Leave aside the political barminess of this notion - can you imagine the voters of middle England waking up one August morning to discover that their offspring who last year would have scored As have this year scraped Bs and Cs, particularly those who have been spending pound;10,000 or so a year on fees to secure the result? The startling feature of Mr Howard’s announcement, which also included a promise to restore O-level, is what it reveals about his party’s mindset on education. We are to re-establish an educational elite whose ranks will be open to the few. The rich will take A-levels in their castles and the poor will take CSEs in secondary moderns at the gate, apart from the few who, like Mr Howard, escape to Llanelli grammar school. Peter Hitchens, a Mail on Sunday columnist, let the cat out of the bag in a piece about the Tomlinson report’s proposals for A-levels.

He accused Tomlinson and other education reformers of dismantling “the gentle English class system”.

Contrast this with Labour. If its efforts to bridge the gap between the castle and its gates have sometimes been unconvincing and misguided, it has at least begun to change our Victorian attitudes to achievement. And for that we must give thanks for targets.

Targets for the vast majority of pupils to reach an expected standard at 11 mark a sea change in English education. They take us out of our “gentle English class system”, which expected a fixed proportion of pupils to fail, into the world of the Pacific Rim countries where teachers assume that every child will make it.

Sadly, ministers have given targets a bad name. They have said silly things about pupils’ social circumstance making no difference and they have fussed too much about whether schools, which have already made good progress, have clocked up the right number of percentage points. They seem to have lost sight of their original vision, which was as much about changing expectations as increasing children’s scores in maths and English. Yet I suspect that raising expectations is one of the Government’s real successes.
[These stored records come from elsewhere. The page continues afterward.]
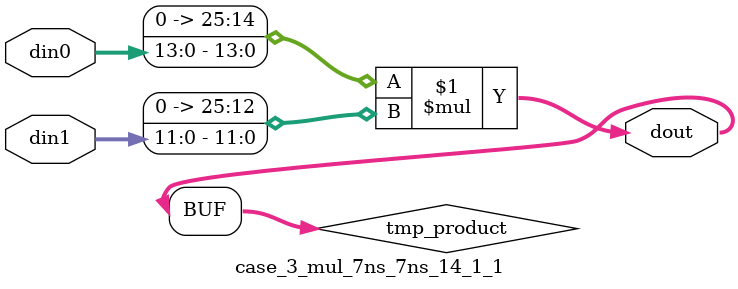
<source format=v>

`timescale 1 ns / 1 ps

 (* use_dsp = "no" *)  module case_3_mul_7ns_7ns_14_1_1(din0, din1, dout);
parameter ID = 1;
parameter NUM_STAGE = 0;
parameter din0_WIDTH = 14;
parameter din1_WIDTH = 12;
parameter dout_WIDTH = 26;

input [din0_WIDTH - 1 : 0] din0; 
input [din1_WIDTH - 1 : 0] din1; 
output [dout_WIDTH - 1 : 0] dout;

wire signed [dout_WIDTH - 1 : 0] tmp_product;
























assign tmp_product = $signed({1'b0, din0}) * $signed({1'b0, din1});











assign dout = tmp_product;





















endmodule

</source>
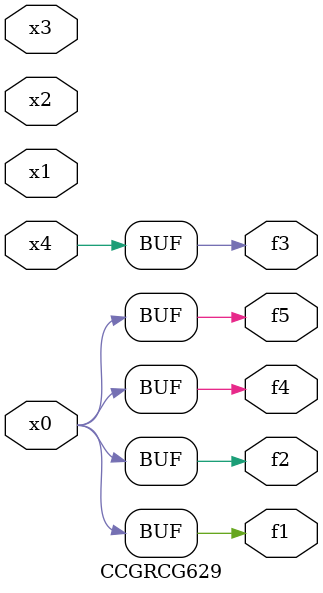
<source format=v>
module CCGRCG629(
	input x0, x1, x2, x3, x4,
	output f1, f2, f3, f4, f5
);
	assign f1 = x0;
	assign f2 = x0;
	assign f3 = x4;
	assign f4 = x0;
	assign f5 = x0;
endmodule

</source>
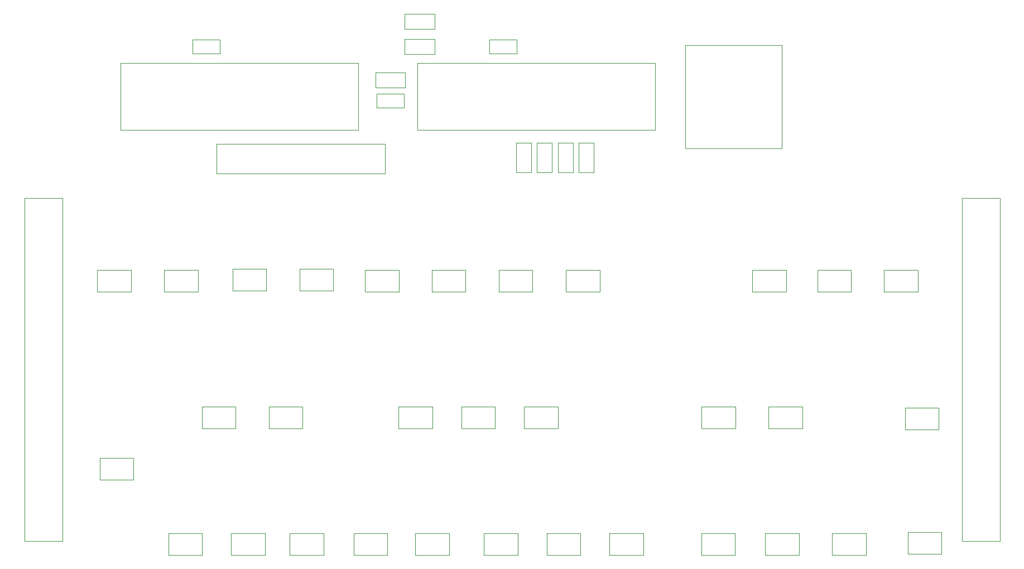
<source format=gbr>
G04 DesignSpark PCB Gerber Version 9.0 Build 5138 *
%FSLAX35Y35*%
%MOIN*%
%ADD86C,0.00197*%
%ADD85C,0.00394*%
X0Y0D02*
D02*
D85*
X220069Y289895D02*
X119163D01*
Y272179*
X220069*
Y289895*
X399234Y348907D02*
X456966D01*
Y287293*
X399234*
Y348907*
D02*
D86*
X4616Y257569D02*
X27175D01*
Y52450*
X4616*
Y257569*
X68139Y201604D02*
X48061D01*
Y214596*
X68139*
Y201604*
X69635Y89104D02*
X49557D01*
Y102096*
X69635*
Y89104*
X104970Y352273D02*
X121230D01*
Y343927*
X104970*
Y352273*
X108139Y201604D02*
X88061D01*
Y214596*
X108139*
Y201604*
X110639Y44104D02*
X90561D01*
Y57096*
X110639*
Y44104*
X130639Y119834D02*
X110561D01*
Y132826*
X130639*
Y119834*
X148139Y44104D02*
X128061D01*
Y57096*
X148139*
Y44104*
X148887Y202334D02*
X128809D01*
Y215326*
X148887*
Y202334*
X170639Y119834D02*
X150561D01*
Y132826*
X170639*
Y119834*
X183139Y44104D02*
X163061D01*
Y57096*
X183139*
Y44104*
X188887Y202334D02*
X168809D01*
Y215326*
X188887*
Y202334*
X203866Y338116D02*
Y298084D01*
X61897*
Y338116*
X203866*
X214143Y332628D02*
X232057D01*
Y323572*
X214143*
Y332628*
X214970Y319773D02*
X231230D01*
Y311427*
X214970*
Y319773*
X221387Y44104D02*
X201309D01*
Y57096*
X221387*
Y44104*
X228139Y201469D02*
X208061D01*
Y214461*
X228139*
Y201469*
X231643Y352628D02*
X249557D01*
Y343572*
X231643*
Y352628*
Y367628D02*
X249557D01*
Y358572*
X231643*
Y367628*
X248139Y119834D02*
X228061D01*
Y132826*
X248139*
Y119834*
X258139Y44104D02*
X238061D01*
Y57096*
X258139*
Y44104*
X268014Y201469D02*
X247935D01*
Y214461*
X268014*
Y201469*
X282252Y352273D02*
X298511D01*
Y343927*
X282252*
Y352273*
X285639Y119834D02*
X265561D01*
Y132826*
X285639*
Y119834*
X299183Y44104D02*
X279104D01*
Y57096*
X299183*
Y44104*
X307194Y290718D02*
Y272805D01*
X298139*
Y290718*
X307194*
X308014Y201469D02*
X287935D01*
Y214461*
X308014*
Y201469*
X319694Y290718D02*
Y272805D01*
X310639*
Y290718*
X319694*
X323139Y119834D02*
X303061D01*
Y132826*
X323139*
Y119834*
X332194Y290718D02*
Y272805D01*
X323139*
Y290718*
X332194*
X336683Y44104D02*
X316604D01*
Y57096*
X336683*
Y44104*
X344694Y290718D02*
Y272805D01*
X335639*
Y290718*
X344694*
X348139Y201469D02*
X328061D01*
Y214461*
X348139*
Y201469*
X374183Y44104D02*
X354104D01*
Y57096*
X374183*
Y44104*
X381147Y338116D02*
Y298084D01*
X239179*
Y338116*
X381147*
X428887Y44104D02*
X408809D01*
Y57096*
X428887*
Y44104*
X429183Y119793D02*
X409104D01*
Y132785*
X429183*
Y119793*
X459452Y201604D02*
X439373D01*
Y214596*
X459452*
Y201604*
X467135Y44104D02*
X447057D01*
Y57096*
X467135*
Y44104*
X469183Y119793D02*
X449104D01*
Y132785*
X469183*
Y119793*
X498435Y201604D02*
X478356D01*
Y214596*
X498435*
Y201604*
X507135Y44104D02*
X487057D01*
Y57096*
X507135*
Y44104*
X538139Y201604D02*
X518061D01*
Y214596*
X538139*
Y201604*
X550639Y119104D02*
X530561D01*
Y132096*
X550639*
Y119104*
X552431Y44793D02*
X532352D01*
Y57785*
X552431*
Y44793*
X564616Y257569D02*
X587175D01*
Y52450*
X564616*
Y257569*
X0Y0D02*
M02*

</source>
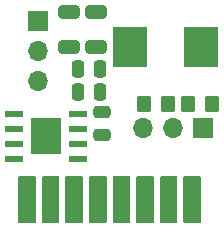
<source format=gbr>
%TF.GenerationSoftware,KiCad,Pcbnew,8.0.2-1*%
%TF.CreationDate,2024-05-31T22:32:28-04:00*%
%TF.ProjectId,ez-servo,657a2d73-6572-4766-9f2e-6b696361645f,v0.0.0*%
%TF.SameCoordinates,Original*%
%TF.FileFunction,Soldermask,Top*%
%TF.FilePolarity,Negative*%
%FSLAX46Y46*%
G04 Gerber Fmt 4.6, Leading zero omitted, Abs format (unit mm)*
G04 Created by KiCad (PCBNEW 8.0.2-1) date 2024-05-31 22:32:28*
%MOMM*%
%LPD*%
G01*
G04 APERTURE LIST*
G04 Aperture macros list*
%AMRoundRect*
0 Rectangle with rounded corners*
0 $1 Rounding radius*
0 $2 $3 $4 $5 $6 $7 $8 $9 X,Y pos of 4 corners*
0 Add a 4 corners polygon primitive as box body*
4,1,4,$2,$3,$4,$5,$6,$7,$8,$9,$2,$3,0*
0 Add four circle primitives for the rounded corners*
1,1,$1+$1,$2,$3*
1,1,$1+$1,$4,$5*
1,1,$1+$1,$6,$7*
1,1,$1+$1,$8,$9*
0 Add four rect primitives between the rounded corners*
20,1,$1+$1,$2,$3,$4,$5,0*
20,1,$1+$1,$4,$5,$6,$7,0*
20,1,$1+$1,$6,$7,$8,$9,0*
20,1,$1+$1,$8,$9,$2,$3,0*%
G04 Aperture macros list end*
%ADD10R,3.000000X3.500000*%
%ADD11RoundRect,0.250000X0.475000X-0.250000X0.475000X0.250000X-0.475000X0.250000X-0.475000X-0.250000X0*%
%ADD12RoundRect,0.250000X0.650000X-0.325000X0.650000X0.325000X-0.650000X0.325000X-0.650000X-0.325000X0*%
%ADD13RoundRect,0.250000X-0.250000X-0.475000X0.250000X-0.475000X0.250000X0.475000X-0.250000X0.475000X0*%
%ADD14R,1.550000X0.600000*%
%ADD15R,2.600000X3.100000*%
%ADD16O,1.700000X1.700000*%
%ADD17R,1.700000X1.700000*%
%ADD18RoundRect,0.250000X-0.350000X-0.450000X0.350000X-0.450000X0.350000X0.450000X-0.350000X0.450000X0*%
%ADD19RoundRect,0.250000X0.350000X0.450000X-0.350000X0.450000X-0.350000X-0.450000X0.350000X-0.450000X0*%
G04 APERTURE END LIST*
D10*
%TO.C,L1*%
X43000000Y-29100000D03*
X37000000Y-29100000D03*
%TD*%
D11*
%TO.C,C1*%
X34630000Y-36520000D03*
X34630000Y-34620000D03*
%TD*%
D12*
%TO.C,C4*%
X34090000Y-29095000D03*
X34090000Y-26145000D03*
%TD*%
D13*
%TO.C,C5*%
X32580000Y-30920000D03*
X34480000Y-30920000D03*
%TD*%
D12*
%TO.C,C3*%
X31780000Y-29095000D03*
X31780000Y-26145000D03*
%TD*%
D14*
%TO.C,U1*%
X27200000Y-34725000D03*
X27200000Y-35995000D03*
X27200000Y-37265000D03*
X27200000Y-38535000D03*
X32600000Y-38535000D03*
X32600000Y-37265000D03*
X32600000Y-35995000D03*
X32600000Y-34725000D03*
D15*
X29900000Y-36630000D03*
%TD*%
D13*
%TO.C,C6*%
X32580000Y-32890000D03*
X34480000Y-32890000D03*
%TD*%
D16*
%TO.C,J2*%
X29150000Y-31930000D03*
X29150000Y-29390000D03*
D17*
X29150000Y-26850000D03*
%TD*%
%TO.C,J3*%
X43200000Y-35930000D03*
D16*
X40660000Y-35930000D03*
X38120000Y-35930000D03*
%TD*%
D18*
%TO.C,R1*%
X41900000Y-33950000D03*
X43900000Y-33950000D03*
%TD*%
D19*
%TO.C,R3*%
X38190000Y-33950000D03*
X40190000Y-33950000D03*
%TD*%
G36*
X28943039Y-40019685D02*
G01*
X28988794Y-40072489D01*
X29000000Y-40124000D01*
X29000000Y-43876000D01*
X28980315Y-43943039D01*
X28927511Y-43988794D01*
X28876000Y-44000000D01*
X27624000Y-44000000D01*
X27556961Y-43980315D01*
X27511206Y-43927511D01*
X27500000Y-43876000D01*
X27500000Y-40124000D01*
X27519685Y-40056961D01*
X27572489Y-40011206D01*
X27624000Y-40000000D01*
X28876000Y-40000000D01*
X28943039Y-40019685D01*
G37*
G36*
X30943039Y-40019685D02*
G01*
X30988794Y-40072489D01*
X31000000Y-40124000D01*
X31000000Y-43876000D01*
X30980315Y-43943039D01*
X30927511Y-43988794D01*
X30876000Y-44000000D01*
X29624000Y-44000000D01*
X29556961Y-43980315D01*
X29511206Y-43927511D01*
X29500000Y-43876000D01*
X29500000Y-40124000D01*
X29519685Y-40056961D01*
X29572489Y-40011206D01*
X29624000Y-40000000D01*
X30876000Y-40000000D01*
X30943039Y-40019685D01*
G37*
G36*
X32943039Y-40019685D02*
G01*
X32988794Y-40072489D01*
X33000000Y-40124000D01*
X33000000Y-43876000D01*
X32980315Y-43943039D01*
X32927511Y-43988794D01*
X32876000Y-44000000D01*
X31624000Y-44000000D01*
X31556961Y-43980315D01*
X31511206Y-43927511D01*
X31500000Y-43876000D01*
X31500000Y-40124000D01*
X31519685Y-40056961D01*
X31572489Y-40011206D01*
X31624000Y-40000000D01*
X32876000Y-40000000D01*
X32943039Y-40019685D01*
G37*
G36*
X34943039Y-40019685D02*
G01*
X34988794Y-40072489D01*
X35000000Y-40124000D01*
X35000000Y-43876000D01*
X34980315Y-43943039D01*
X34927511Y-43988794D01*
X34876000Y-44000000D01*
X33624000Y-44000000D01*
X33556961Y-43980315D01*
X33511206Y-43927511D01*
X33500000Y-43876000D01*
X33500000Y-40124000D01*
X33519685Y-40056961D01*
X33572489Y-40011206D01*
X33624000Y-40000000D01*
X34876000Y-40000000D01*
X34943039Y-40019685D01*
G37*
G36*
X36943039Y-40019685D02*
G01*
X36988794Y-40072489D01*
X37000000Y-40124000D01*
X37000000Y-43876000D01*
X36980315Y-43943039D01*
X36927511Y-43988794D01*
X36876000Y-44000000D01*
X35624000Y-44000000D01*
X35556961Y-43980315D01*
X35511206Y-43927511D01*
X35500000Y-43876000D01*
X35500000Y-40124000D01*
X35519685Y-40056961D01*
X35572489Y-40011206D01*
X35624000Y-40000000D01*
X36876000Y-40000000D01*
X36943039Y-40019685D01*
G37*
G36*
X38943039Y-40019685D02*
G01*
X38988794Y-40072489D01*
X39000000Y-40124000D01*
X39000000Y-43876000D01*
X38980315Y-43943039D01*
X38927511Y-43988794D01*
X38876000Y-44000000D01*
X37624000Y-44000000D01*
X37556961Y-43980315D01*
X37511206Y-43927511D01*
X37500000Y-43876000D01*
X37500000Y-40124000D01*
X37519685Y-40056961D01*
X37572489Y-40011206D01*
X37624000Y-40000000D01*
X38876000Y-40000000D01*
X38943039Y-40019685D01*
G37*
G36*
X40943039Y-40019685D02*
G01*
X40988794Y-40072489D01*
X41000000Y-40124000D01*
X41000000Y-43876000D01*
X40980315Y-43943039D01*
X40927511Y-43988794D01*
X40876000Y-44000000D01*
X39624000Y-44000000D01*
X39556961Y-43980315D01*
X39511206Y-43927511D01*
X39500000Y-43876000D01*
X39500000Y-40124000D01*
X39519685Y-40056961D01*
X39572489Y-40011206D01*
X39624000Y-40000000D01*
X40876000Y-40000000D01*
X40943039Y-40019685D01*
G37*
G36*
X42943039Y-40019685D02*
G01*
X42988794Y-40072489D01*
X43000000Y-40124000D01*
X43000000Y-43876000D01*
X42980315Y-43943039D01*
X42927511Y-43988794D01*
X42876000Y-44000000D01*
X41624000Y-44000000D01*
X41556961Y-43980315D01*
X41511206Y-43927511D01*
X41500000Y-43876000D01*
X41500000Y-40124000D01*
X41519685Y-40056961D01*
X41572489Y-40011206D01*
X41624000Y-40000000D01*
X42876000Y-40000000D01*
X42943039Y-40019685D01*
G37*
M02*

</source>
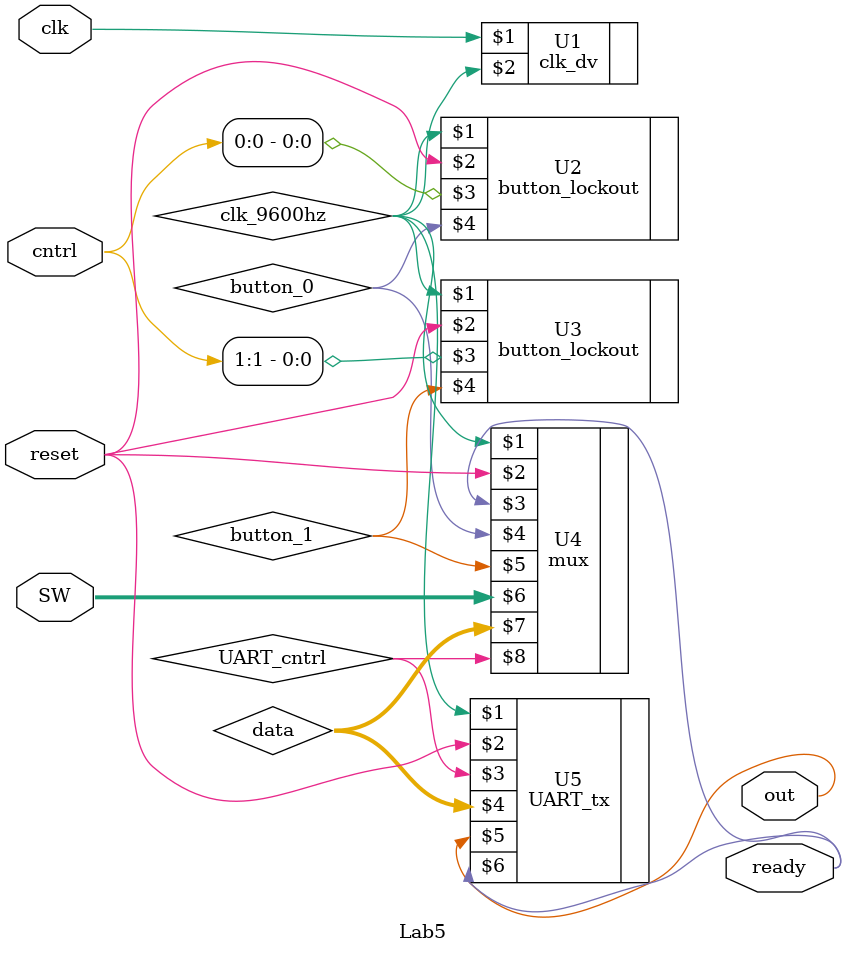
<source format=v>


module Lab5( 
	input clk,
	input reset,
	input [1:0]cntrl,
	input [7:0]SW,
	output out,
	output ready
);
 
//-----------------------------------------------------------
// Signal Declarations: wire
//-----------------------------------------------------------
	wire clk_9600hz, UART_cntrl, button_0, button_1;
	wire [7:0]data;


	clk_dv #(2603)U1(clk, clk_9600hz);
	button_lockout U2(clk_9600hz, reset, cntrl[0], button_0);
	button_lockout U3(clk_9600hz, reset, cntrl[1], button_1);
	mux U4(clk_9600hz, reset, ready, button_0, button_1, SW, data, UART_cntrl);
	UART_tx U5(clk_9600hz, reset, UART_cntrl, data, out, ready);


endmodule




</source>
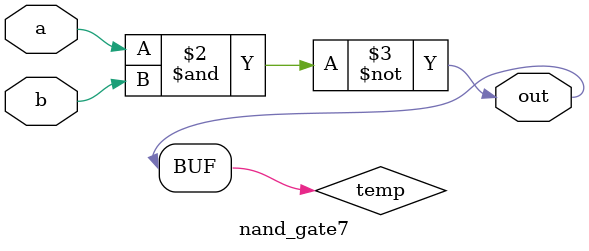
<source format=v>
module nand_gate7 (
  input a,
  input b,
  output out
);

    reg temp;
    always @(*) begin
        temp = ~(a & b); // NAND using built-in operator
    end

    assign out = temp;
endmodule

</source>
Labour is starting from the principle that progress is possible. Ministers believe, as most teachers do, that schools can make a difference and that the majority of children should leave school with a qualification that means something. Only 20 per cent, remember, took O-level. The Conservatives simply want to turn back the clock.

A decade ago, I visited a struggling comprehensive on one of those bleak estates which are more depressing than inner cities. The head was trying every school improvement scheme he could muster. When his back was turned, the teachers were unenthusiastic. “You can’t do anything with the kids here. It’s their backgrounds,” they told me.

If teachers who think like this still exist, they would fit very neatly into Mr Howard’s defeatist vision of rationed educational success.